6. An enquiry, bearing UTPE No. 75 of 1985, under Section 36B(d) read with Section 36A of the MRTP Act, was instituted against the respondent. By order dated November 14, 1986, this application under Section 12B was consolidated with UTPE No. 75 of 1985 under Section 151 of the Civil Procedure Code directing that evidence shall be recorded in file UTPE No. 75 of 1985 and shall be ready for the disposal of this compensation application as well. The following issues were framed :
(i) Whether the applicant, Mr. Rajeev Sethi, suffered any loss or damage by reason of the unfair trade practice, if any, proved to have been carried out by the respondent ?
(ii) If so, what compensation is he entitled to for the loss or damage suffered by him ?
(iii) Relief.
7. The “Man of the Year Contest” was announced by an advertisement dated September 12, 1985, in the Hindustan Times. The respondent offered-the following :
1. grand prize ... New brain computer from Megabyte 2. first prize ... Sony music system session--3,500 3. second prize ... Binatone colour T.V. 4. third prize ... Akai bush VCP 5. fourth prize ... Minolta photophone AF-E 6. 100 consolation prizes.
8. Since the entry was required to be sent by filling in a coupon which was inserted in the issues of the Time magazine for the period September 9, 1985, to December 23, 1985, sold at the news-stand only, a candidate for the contest had to buy a copy at the news-stand. These coupons were not to be found in the issues of the Time magazine to be sent to the annual subscribers. Also as the price per copy for the subscriber was Rs. 16 and the purchase price at the news-stand was Rs. 22 per copy, a candidate like the applicant, Mr. Rajeev Sethi, had to pay Rs. 6 more per copy than that an annual subscriber would be paying.
9. In UTPE No. 75 of 1985, the holding of this contest has been held to be an unfair trade practice. The judgment has been pronounced in this respect. That judgment is to be read as part of this order.

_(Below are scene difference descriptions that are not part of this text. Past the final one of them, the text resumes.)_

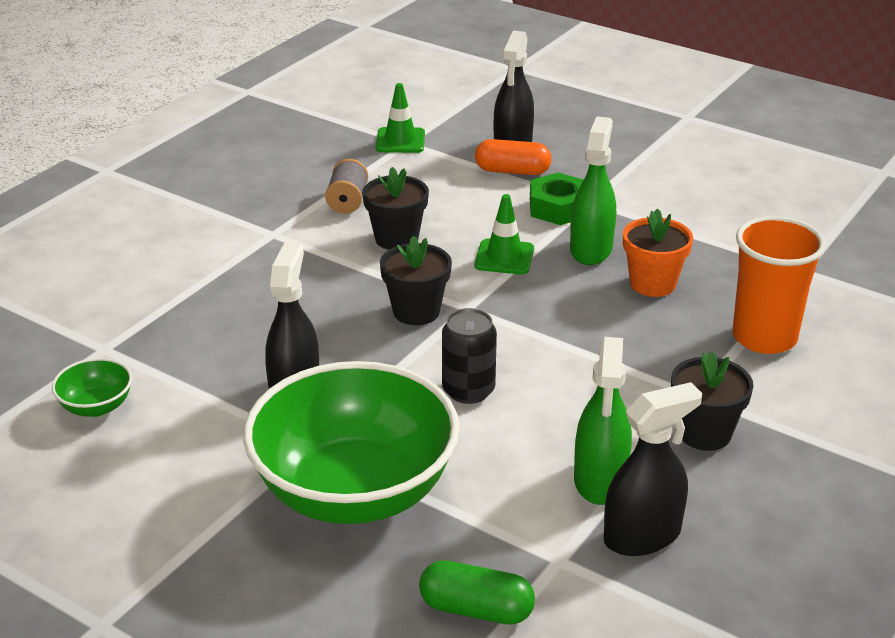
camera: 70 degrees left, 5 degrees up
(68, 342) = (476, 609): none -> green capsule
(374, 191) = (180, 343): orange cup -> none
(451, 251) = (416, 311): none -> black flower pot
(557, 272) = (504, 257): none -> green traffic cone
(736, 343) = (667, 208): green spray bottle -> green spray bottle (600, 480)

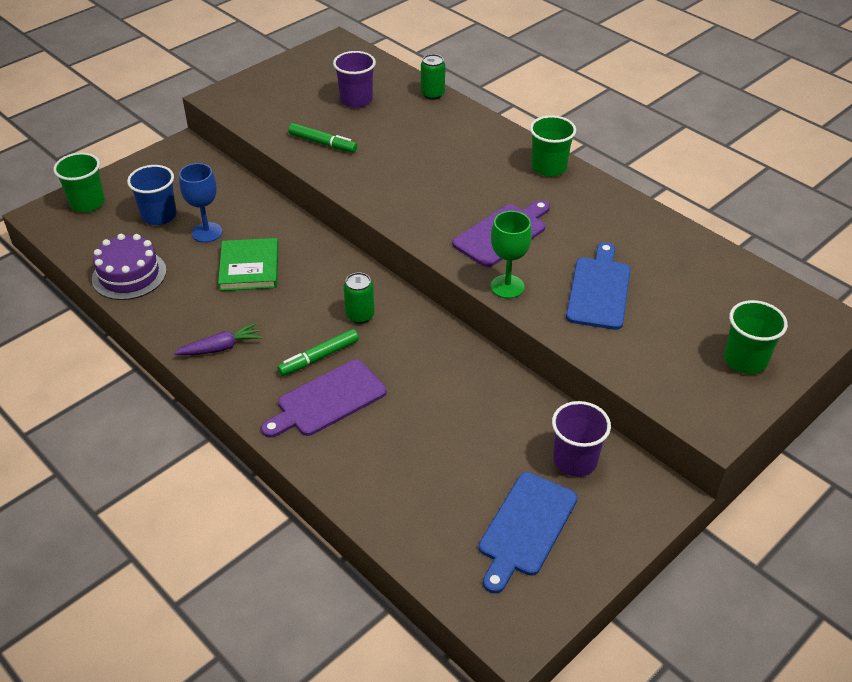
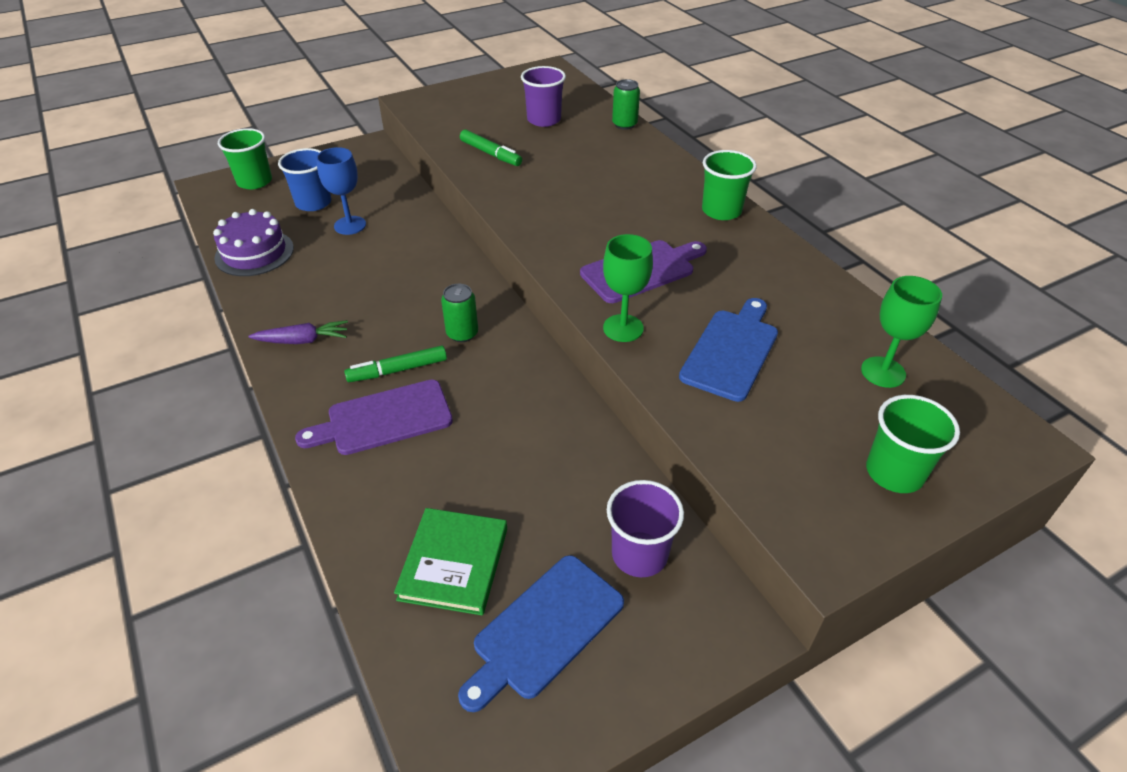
camera: 15 degrees right, 0 degrees up
(249, 267) = (373, 265): green book -> green book (454, 563)
(717, 285) = (883, 372): none -> green goblet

10. Mr. Rajeev Sethi says that he does not subscribe to this magazine, Time. When he read the advertisement, he was tempted to participate in the contest. Naturally, when the prize offered is of manifold value than the price of the article in question, the use or the benefit of that article would be over-shadowed by the expectation of getting the gift. Where it is the predominant and sole purpose of entering into a contest that he would get the prize/gift and not an ancillary or secondary object, obviously the money spent would be a loss from the point of view of such a buyer.
11. A plea has been made that a second-hand copy would be available from any seller on payment but as it ordinarily happens, such reading material is disposed of after a long time. Mr. Rajeev Sethi says that besides Rs. 132 on the six copies of the magazine, he spent Rs. 4.50 on postage, etc. Considering that these magazines could fetch some amount even when sold to a junk dealer, we feel that approximately a loss of Rs. 120 may be said to have been suffered by the applicant, There is no evidence in rebuttal to show that as a matter of fact, six copies of the Time magazine were not purchased by the applicant to send six entries as asserted by him. This being so, we have, to believe that what the applicant says is factually true.
12. Thus, we feel that the applicant suffered a loss in the sum of Rs. 120. Both these issues are decided against the respondent.
13. Under Section 12B of the Monopolies Restrictive Trade Practices Act,
1969, it is held that the applicant is entitled to recover Rs. 120 from the
respondent as compensation. It is directed that the amount shall be
paid within one month’s time from the date of this order.